START Data for the task
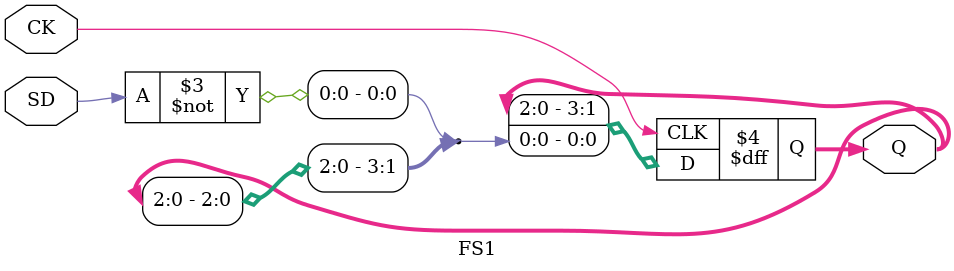
<source format=v>
`timescale 1ns/1ns

module FS1(
	input CK,
	input SD,
	output reg [3:0] Q
);

	always @(posedge ~CK)	// negedge CK
		Q <= {Q[2:0], ~SD};

endmodule

</source>
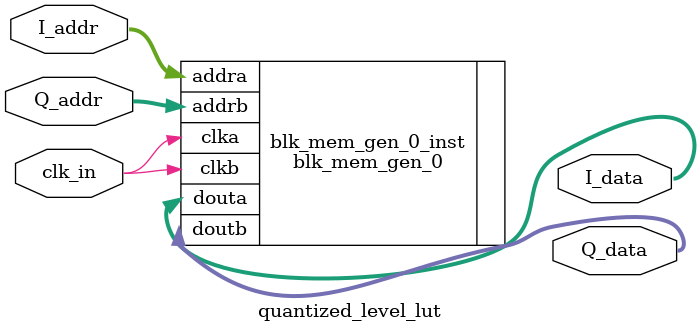
<source format=v>
`timescale 1ns / 1ps

`define USE_XILINX_IP

module quantized_level_lut
    #(parameter IQ_WIDTH = 4,
    parameter ANALOG_WIDTH = 16)(
    input clk_in,
    input [IQ_WIDTH-1:0] I_addr,
    output [ANALOG_WIDTH-1:0] I_data,
    input [IQ_WIDTH-1:0] Q_addr,
    output [ANALOG_WIDTH-1:0] Q_data
    );
    
    // quantized level
    // ex. 256QAM level=65536
    // -15:  0   -32768
    // -13:  1   -28399
    // -11:  2   -24030
    // -9:   3   -19661
    // -7:   4   -15292
    // -5:   5   -10923
    // -3:   6   -6554
    // -1:   7   -2185
    // +1:   8   +2184
    // +3:   9   +6553
    // +5:   A   +10922
    // +7:   B   +15291
    // +9:   C   +19660
    // +11:  D   +24029
    // +13:  E   +28398
    // +15:  F   +32767
    
    `ifdef USE_XILINX_IP
        // USE XILINX IP
        //----------- Begin Cut here for INSTANTIATION Template ---// INST_TAG
        blk_mem_gen_0 blk_mem_gen_0_inst (
          .clka (clk_in),   // input wire clka
          .addra(I_addr),   // input wire [3 : 0] addra
          .douta(I_data),   // output wire [15 : 0] douta
          .clkb (clk_in),   // input wire clkb
          .addrb(Q_addr),   // input wire [3 : 0] addrb
          .doutb(Q_data)    // output wire [15 : 0] doutb
        );
        // INST_TAG_END ------ End INSTANTIATION Template ---------
    `else
        // USE VERILOG CODE
        localparam IQ_INDEX_MAX = $pow(2,IQ_WIDTH)-1;
        localparam ANALOG_LEVEL_MIN = -$pow(2,ANALOG_WIDTH-1);
        localparam ANALOG_LEVEL = $pow(2,ANALOG_WIDTH);
        
        reg signed [15:0] I_data_r;
        reg signed [15:0] Q_data_r;
        assign I_data = I_data_r;
        assign Q_data = Q_data_r;
        
        always@(posedge clk_in)
        begin
            // FIX HERE WHEN CHANGE M-QAM LEVEL
            case(I_addr)
                4'h0:   I_data_r <= ANALOG_LEVEL_MIN + (ANALOG_LEVEL-1) / IQ_INDEX_MAX * 4'h0;
                4'h1:   I_data_r <= ANALOG_LEVEL_MIN + (ANALOG_LEVEL-1) / IQ_INDEX_MAX * 4'h1;
                4'h2:   I_data_r <= ANALOG_LEVEL_MIN + (ANALOG_LEVEL-1) / IQ_INDEX_MAX * 4'h2;
                4'h3:   I_data_r <= ANALOG_LEVEL_MIN + (ANALOG_LEVEL-1) / IQ_INDEX_MAX * 4'h3;
                4'h4:   I_data_r <= ANALOG_LEVEL_MIN + (ANALOG_LEVEL-1) / IQ_INDEX_MAX * 4'h4;
                4'h5:   I_data_r <= ANALOG_LEVEL_MIN + (ANALOG_LEVEL-1) / IQ_INDEX_MAX * 4'h5;
                4'h6:   I_data_r <= ANALOG_LEVEL_MIN + (ANALOG_LEVEL-1) / IQ_INDEX_MAX * 4'h6;
                4'h7:   I_data_r <= ANALOG_LEVEL_MIN + (ANALOG_LEVEL-1) / IQ_INDEX_MAX * 4'h7;
                4'h8:   I_data_r <= ANALOG_LEVEL_MIN + (ANALOG_LEVEL-1) / IQ_INDEX_MAX * 4'h8;
                4'h9:   I_data_r <= ANALOG_LEVEL_MIN + (ANALOG_LEVEL-1) / IQ_INDEX_MAX * 4'h9;
                4'hA:   I_data_r <= ANALOG_LEVEL_MIN + (ANALOG_LEVEL-1) / IQ_INDEX_MAX * 4'hA;
                4'hB:   I_data_r <= ANALOG_LEVEL_MIN + (ANALOG_LEVEL-1) / IQ_INDEX_MAX * 4'hB;
                4'hC:   I_data_r <= ANALOG_LEVEL_MIN + (ANALOG_LEVEL-1) / IQ_INDEX_MAX * 4'hC;
                4'hD:   I_data_r <= ANALOG_LEVEL_MIN + (ANALOG_LEVEL-1) / IQ_INDEX_MAX * 4'hD;
                4'hE:   I_data_r <= ANALOG_LEVEL_MIN + (ANALOG_LEVEL-1) / IQ_INDEX_MAX * 4'hE;
                4'hF:   I_data_r <= ANALOG_LEVEL_MIN + (ANALOG_LEVEL-1) / IQ_INDEX_MAX * 4'hF;
            endcase
            case(Q_addr)
                4'h0:   Q_data_r <= ANALOG_LEVEL_MIN + (ANALOG_LEVEL-1) / IQ_INDEX_MAX * 4'h0;
                4'h1:   Q_data_r <= ANALOG_LEVEL_MIN + (ANALOG_LEVEL-1) / IQ_INDEX_MAX * 4'h1;
                4'h2:   Q_data_r <= ANALOG_LEVEL_MIN + (ANALOG_LEVEL-1) / IQ_INDEX_MAX * 4'h2;
                4'h3:   Q_data_r <= ANALOG_LEVEL_MIN + (ANALOG_LEVEL-1) / IQ_INDEX_MAX * 4'h3;
                4'h4:   Q_data_r <= ANALOG_LEVEL_MIN + (ANALOG_LEVEL-1) / IQ_INDEX_MAX * 4'h4;
                4'h5:   Q_data_r <= ANALOG_LEVEL_MIN + (ANALOG_LEVEL-1) / IQ_INDEX_MAX * 4'h5;
                4'h6:   Q_data_r <= ANALOG_LEVEL_MIN + (ANALOG_LEVEL-1) / IQ_INDEX_MAX * 4'h6;
                4'h7:   Q_data_r <= ANALOG_LEVEL_MIN + (ANALOG_LEVEL-1) / IQ_INDEX_MAX * 4'h7;
                4'h8:   Q_data_r <= ANALOG_LEVEL_MIN + (ANALOG_LEVEL-1) / IQ_INDEX_MAX * 4'h8;
                4'h9:   Q_data_r <= ANALOG_LEVEL_MIN + (ANALOG_LEVEL-1) / IQ_INDEX_MAX * 4'h9;
                4'hA:   Q_data_r <= ANALOG_LEVEL_MIN + (ANALOG_LEVEL-1) / IQ_INDEX_MAX * 4'hA;
                4'hB:   Q_data_r <= ANALOG_LEVEL_MIN + (ANALOG_LEVEL-1) / IQ_INDEX_MAX * 4'hB;
                4'hC:   Q_data_r <= ANALOG_LEVEL_MIN + (ANALOG_LEVEL-1) / IQ_INDEX_MAX * 4'hC;
                4'hD:   Q_data_r <= ANALOG_LEVEL_MIN + (ANALOG_LEVEL-1) / IQ_INDEX_MAX * 4'hD;
                4'hE:   Q_data_r <= ANALOG_LEVEL_MIN + (ANALOG_LEVEL-1) / IQ_INDEX_MAX * 4'hE;
                4'hF:   Q_data_r <= ANALOG_LEVEL_MIN + (ANALOG_LEVEL-1) / IQ_INDEX_MAX * 4'hF;
            endcase
        end
    `endif
endmodule

</source>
END Data for the task
Restate each of the entries above word for word and skip every image.

### Answer to this task:
<source format=v>
`timescale 1ns/1ns

module FS1(
	input CK,
	input SD,
	output reg [3:0] Q
);

	always @(posedge ~CK)	// negedge CK
		Q <= {Q[2:0], ~SD};

endmodule

</source>
<source format=v>
`timescale 1ns / 1ps

`define USE_XILINX_IP

module quantized_level_lut
    #(parameter IQ_WIDTH = 4,
    parameter ANALOG_WIDTH = 16)(
    input clk_in,
    input [IQ_WIDTH-1:0] I_addr,
    output [ANALOG_WIDTH-1:0] I_data,
    input [IQ_WIDTH-1:0] Q_addr,
    output [ANALOG_WIDTH-1:0] Q_data
    );
    
    // quantized level
    // ex. 256QAM level=65536
    // -15:  0   -32768
    // -13:  1   -28399
    // -11:  2   -24030
    // -9:   3   -19661
    // -7:   4   -15292
    // -5:   5   -10923
    // -3:   6   -6554
    // -1:   7   -2185
    // +1:   8   +2184
    // +3:   9   +6553
    // +5:   A   +10922
    // +7:   B   +15291
    // +9:   C   +19660
    // +11:  D   +24029
    // +13:  E   +28398
    // +15:  F   +32767
    
    `ifdef USE_XILINX_IP
        // USE XILINX IP
        //----------- Begin Cut here for INSTANTIATION Template ---// INST_TAG
        blk_mem_gen_0 blk_mem_gen_0_inst (
          .clka (clk_in),   // input wire clka
          .addra(I_addr),   // input wire [3 : 0] addra
          .douta(I_data),   // output wire [15 : 0] douta
          .clkb (clk_in),   // input wire clkb
          .addrb(Q_addr),   // input wire [3 : 0] addrb
          .doutb(Q_data)    // output wire [15 : 0] doutb
        );
        // INST_TAG_END ------ End INSTANTIATION Template ---------
    `else
        // USE VERILOG CODE
        localparam IQ_INDEX_MAX = $pow(2,IQ_WIDTH)-1;
        localparam ANALOG_LEVEL_MIN = -$pow(2,ANALOG_WIDTH-1);
        localparam ANALOG_LEVEL = $pow(2,ANALOG_WIDTH);
        
        reg signed [15:0] I_data_r;
        reg signed [15:0] Q_data_r;
        assign I_data = I_data_r;
        assign Q_data = Q_data_r;
        
        always@(posedge clk_in)
        begin
            // FIX HERE WHEN CHANGE M-QAM LEVEL
            case(I_addr)
                4'h0:   I_data_r <= ANALOG_LEVEL_MIN + (ANALOG_LEVEL-1) / IQ_INDEX_MAX * 4'h0;
                4'h1:   I_data_r <= ANALOG_LEVEL_MIN + (ANALOG_LEVEL-1) / IQ_INDEX_MAX * 4'h1;
                4'h2:   I_data_r <= ANALOG_LEVEL_MIN + (ANALOG_LEVEL-1) / IQ_INDEX_MAX * 4'h2;
                4'h3:   I_data_r <= ANALOG_LEVEL_MIN + (ANALOG_LEVEL-1) / IQ_INDEX_MAX * 4'h3;
                4'h4:   I_data_r <= ANALOG_LEVEL_MIN + (ANALOG_LEVEL-1) / IQ_INDEX_MAX * 4'h4;
                4'h5:   I_data_r <= ANALOG_LEVEL_MIN + (ANALOG_LEVEL-1) / IQ_INDEX_MAX * 4'h5;
                4'h6:   I_data_r <= ANALOG_LEVEL_MIN + (ANALOG_LEVEL-1) / IQ_INDEX_MAX * 4'h6;
                4'h7:   I_data_r <= ANALOG_LEVEL_MIN + (ANALOG_LEVEL-1) / IQ_INDEX_MAX * 4'h7;
                4'h8:   I_data_r <= ANALOG_LEVEL_MIN + (ANALOG_LEVEL-1) / IQ_INDEX_MAX * 4'h8;
                4'h9:   I_data_r <= ANALOG_LEVEL_MIN + (ANALOG_LEVEL-1) / IQ_INDEX_MAX * 4'h9;
                4'hA:   I_data_r <= ANALOG_LEVEL_MIN + (ANALOG_LEVEL-1) / IQ_INDEX_MAX * 4'hA;
                4'hB:   I_data_r <= ANALOG_LEVEL_MIN + (ANALOG_LEVEL-1) / IQ_INDEX_MAX * 4'hB;
                4'hC:   I_data_r <= ANALOG_LEVEL_MIN + (ANALOG_LEVEL-1) / IQ_INDEX_MAX * 4'hC;
                4'hD:   I_data_r <= ANALOG_LEVEL_MIN + (ANALOG_LEVEL-1) / IQ_INDEX_MAX * 4'hD;
                4'hE:   I_data_r <= ANALOG_LEVEL_MIN + (ANALOG_LEVEL-1) / IQ_INDEX_MAX * 4'hE;
                4'hF:   I_data_r <= ANALOG_LEVEL_MIN + (ANALOG_LEVEL-1) / IQ_INDEX_MAX * 4'hF;
            endcase
            case(Q_addr)
                4'h0:   Q_data_r <= ANALOG_LEVEL_MIN + (ANALOG_LEVEL-1) / IQ_INDEX_MAX * 4'h0;
                4'h1:   Q_data_r <= ANALOG_LEVEL_MIN + (ANALOG_LEVEL-1) / IQ_INDEX_MAX * 4'h1;
                4'h2:   Q_data_r <= ANALOG_LEVEL_MIN + (ANALOG_LEVEL-1) / IQ_INDEX_MAX * 4'h2;
                4'h3:   Q_data_r <= ANALOG_LEVEL_MIN + (ANALOG_LEVEL-1) / IQ_INDEX_MAX * 4'h3;
                4'h4:   Q_data_r <= ANALOG_LEVEL_MIN + (ANALOG_LEVEL-1) / IQ_INDEX_MAX * 4'h4;
                4'h5:   Q_data_r <= ANALOG_LEVEL_MIN + (ANALOG_LEVEL-1) / IQ_INDEX_MAX * 4'h5;
                4'h6:   Q_data_r <= ANALOG_LEVEL_MIN + (ANALOG_LEVEL-1) / IQ_INDEX_MAX * 4'h6;
                4'h7:   Q_data_r <= ANALOG_LEVEL_MIN + (ANALOG_LEVEL-1) / IQ_INDEX_MAX * 4'h7;
                4'h8:   Q_data_r <= ANALOG_LEVEL_MIN + (ANALOG_LEVEL-1) / IQ_INDEX_MAX * 4'h8;
                4'h9:   Q_data_r <= ANALOG_LEVEL_MIN + (ANALOG_LEVEL-1) / IQ_INDEX_MAX * 4'h9;
                4'hA:   Q_data_r <= ANALOG_LEVEL_MIN + (ANALOG_LEVEL-1) / IQ_INDEX_MAX * 4'hA;
                4'hB:   Q_data_r <= ANALOG_LEVEL_MIN + (ANALOG_LEVEL-1) / IQ_INDEX_MAX * 4'hB;
                4'hC:   Q_data_r <= ANALOG_LEVEL_MIN + (ANALOG_LEVEL-1) / IQ_INDEX_MAX * 4'hC;
                4'hD:   Q_data_r <= ANALOG_LEVEL_MIN + (ANALOG_LEVEL-1) / IQ_INDEX_MAX * 4'hD;
                4'hE:   Q_data_r <= ANALOG_LEVEL_MIN + (ANALOG_LEVEL-1) / IQ_INDEX_MAX * 4'hE;
                4'hF:   Q_data_r <= ANALOG_LEVEL_MIN + (ANALOG_LEVEL-1) / IQ_INDEX_MAX * 4'hF;
            endcase
        end
    `endif
endmodule

</source>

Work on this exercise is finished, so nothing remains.